Interactive Reading is an adaptive test of your academic reading endurance. You will face exactly two of these question sets during your exam. Here is how to master the flow.
The "Progressive Disclosure" Mechanic
Unlike traditional reading tests where you see the entire text immediately, the DET slowly reveals the passage to you. In Part 1, you only see the first paragraph. By Part 3 (Highlight the Answer), the entire passage is fully visible. This means context grows rapidly in the early questions. You must use the knowledge you gained in Parts 1 and 2 to help you understand the full text.
Managing the Global Timer
You are given a single 7 to 8-minute timer for all 6 questions. The timer does NOT reset when you click "submit". If you spend 5 minutes staring at a difficult drop-down blank in Part 1, you will aggressively punish yourself because you will have almost no time left for the remaining 5 questions.

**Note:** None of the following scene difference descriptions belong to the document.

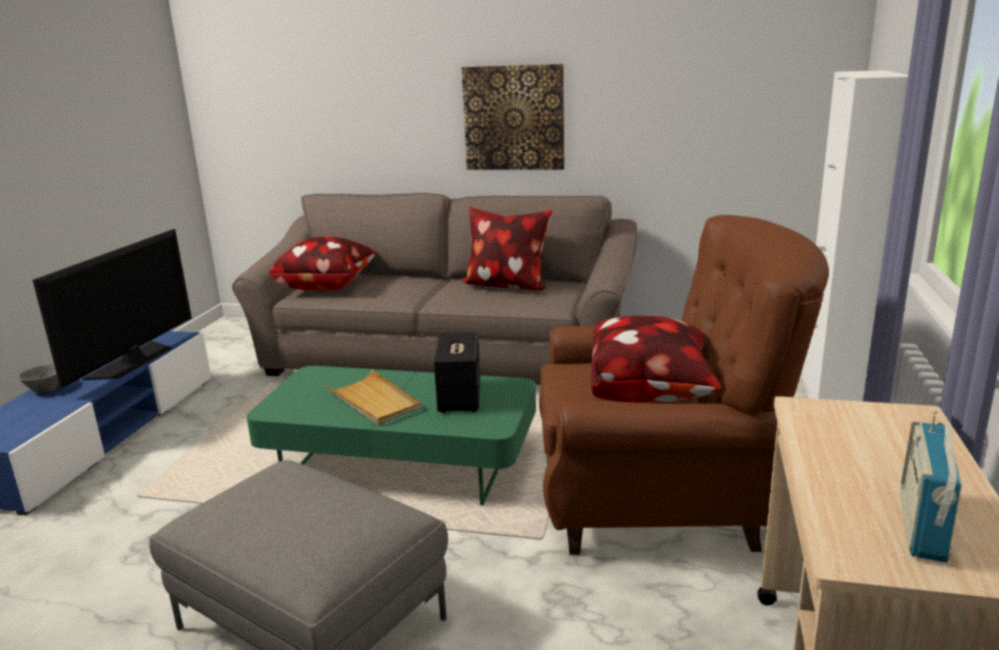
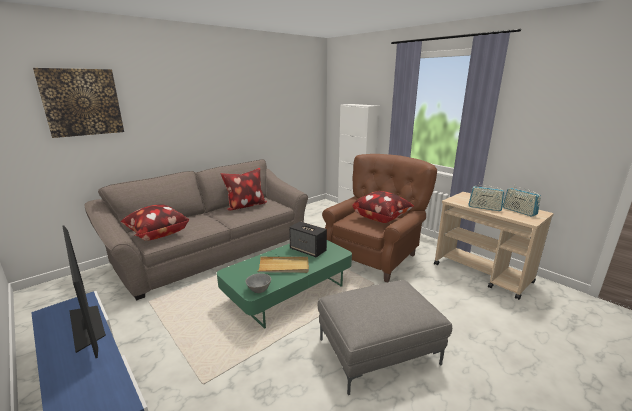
camera: 55 degrees left, 0 degrees up
grey bowl [18,364,59,393] -> grey bowl moved to [245,273,271,293]
picture [462,64,564,170] -> picture moved to [33,68,124,138]
none -> radio [468,185,505,211]

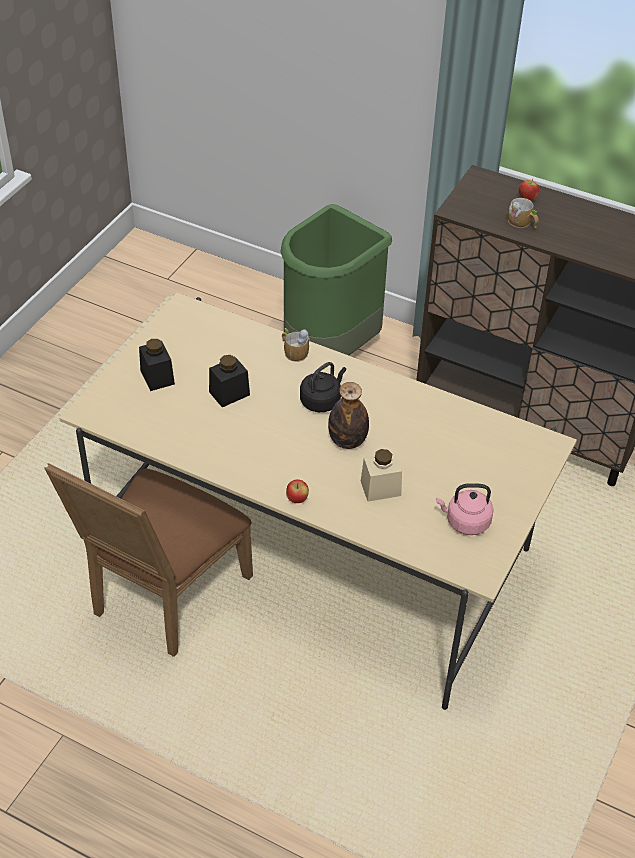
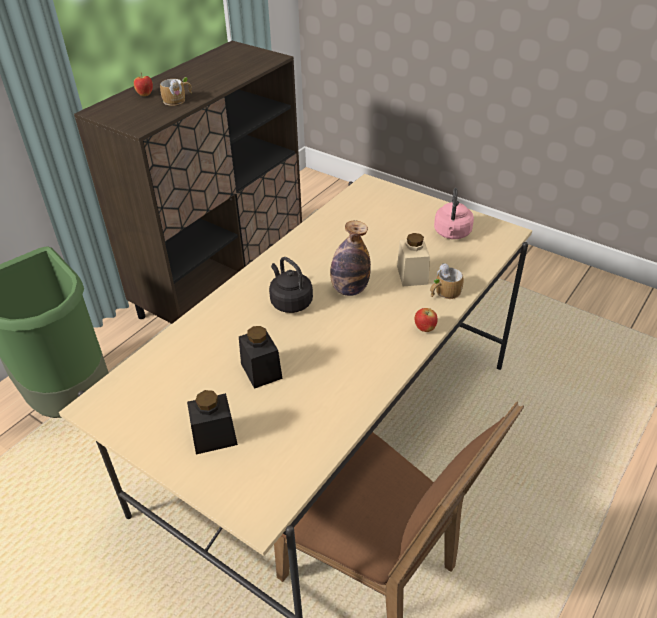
camera: 80 degrees left, 5 degrees down
mug [282,328,310,362] -> mug moved to [430,263,463,299]

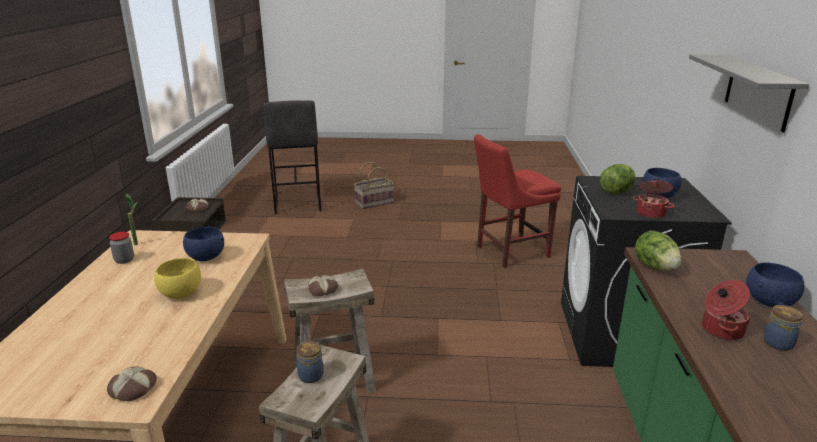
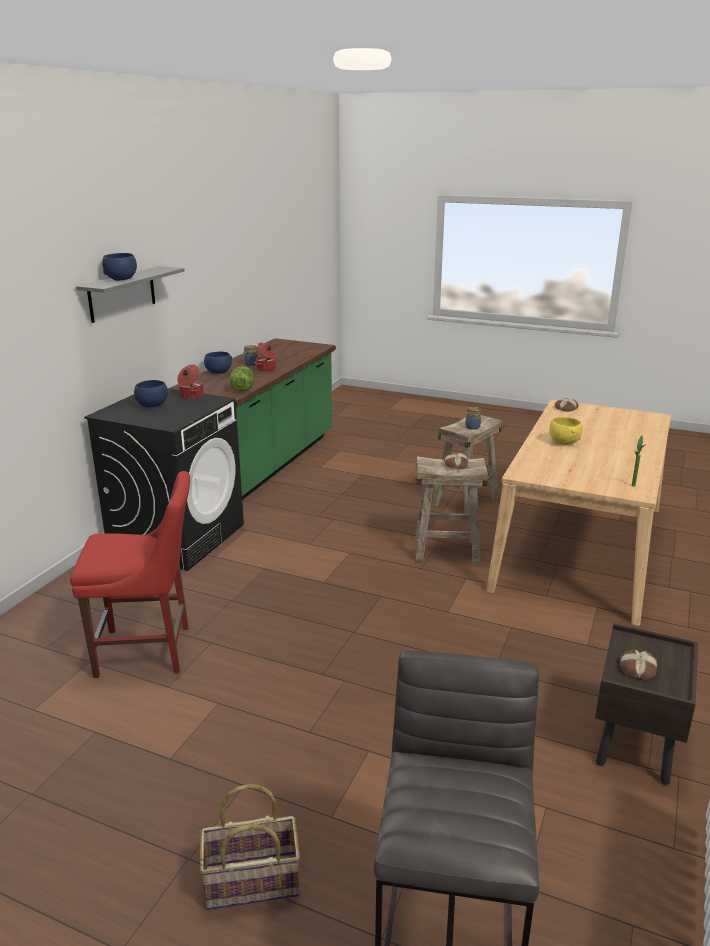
camera: 160 degrees left, 0 degrees up
jar [109,232,134,264] -> none
blue bowl [183,227,224,261] -> blue bowl moved to [102,253,137,281]
lettuce [600,164,636,194] -> none

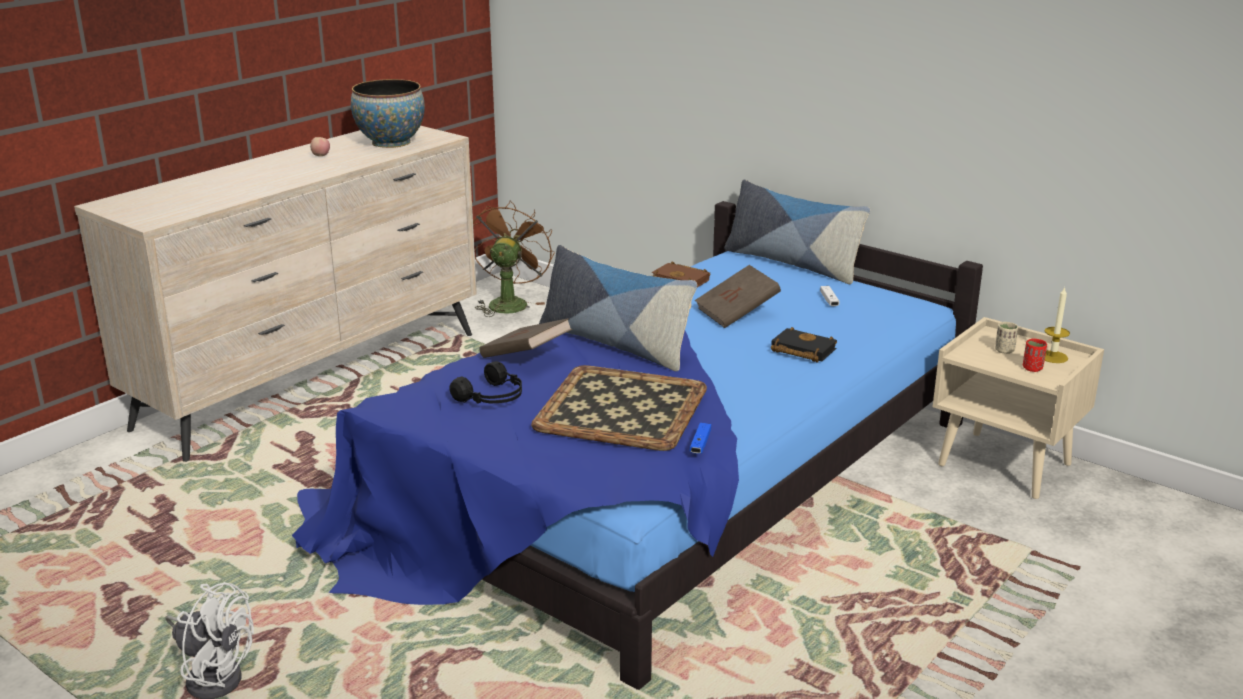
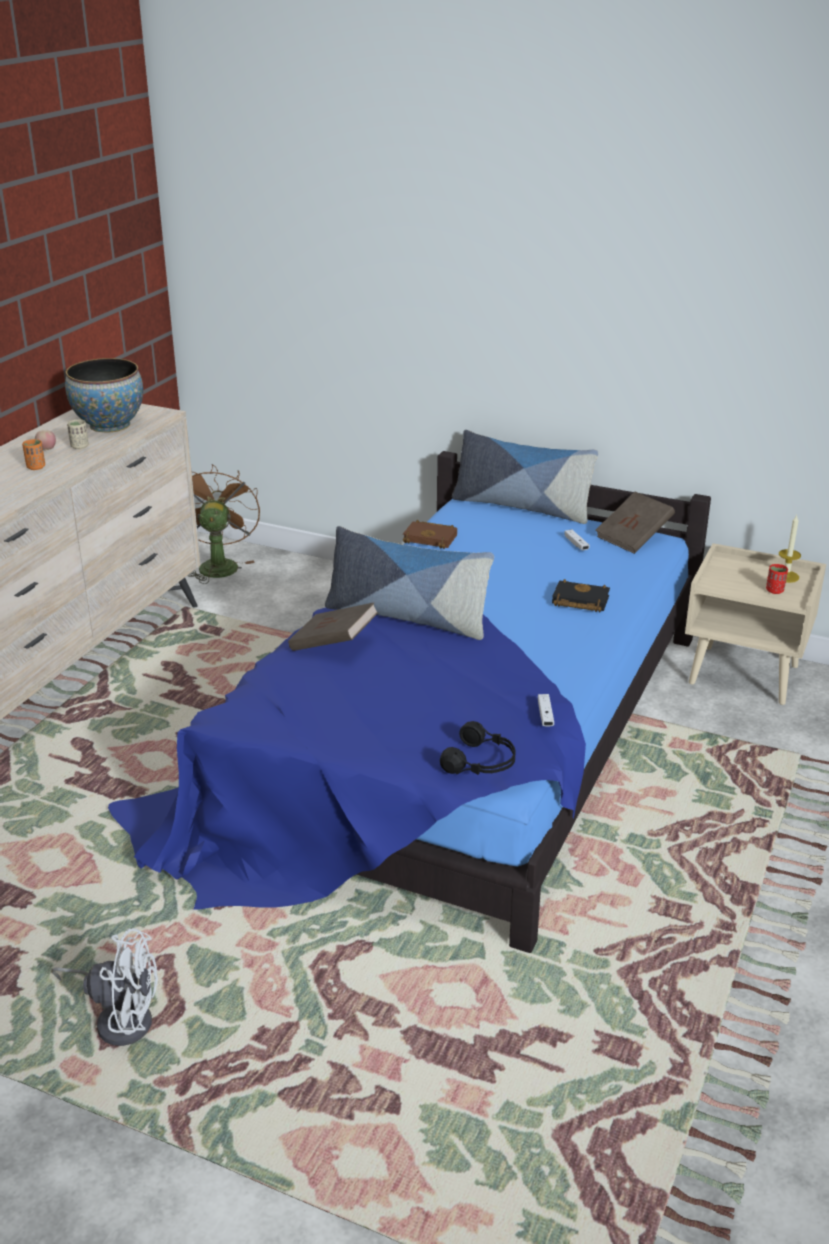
camera: 15 degrees left, 5 degrees up
black headphones [449,361,522,404] -> black headphones moved to [440,721,516,775]
tray [531,365,707,451] -> none
blue game controller [690,423,711,454] -> white game controller [538,694,554,726]
brown book [695,265,781,328] -> brown book moved to [596,492,675,554]
beige cup [995,322,1018,354] -> beige cup moved to [67,419,89,449]
none -> orange cup [22,439,45,470]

The "Highlight the Answer" Trap
In Part 3 and 4, you must drag your mouse to highlight text. The computer scores your answer by comparing its similarity to the correct response. It is not simply pass or fail. If the perfect answer is two words, but you highlight the entire sentence those words are in, you will still receive partial credit. However, you cannot cheat the system—if you highlight an entire paragraph or completely irrelevant sentences hoping to randomly capture the right words, you will receive a score of zero.
Main Ideas vs. Details
The final two questions ("Identify the Idea" and "Title the Passage") test your big-picture understanding. Do not select an answer simply because it uses the same words as the text. A wrong answer might be a true statement about a small detail in paragraph 2, but it fails to summarize the entire passage.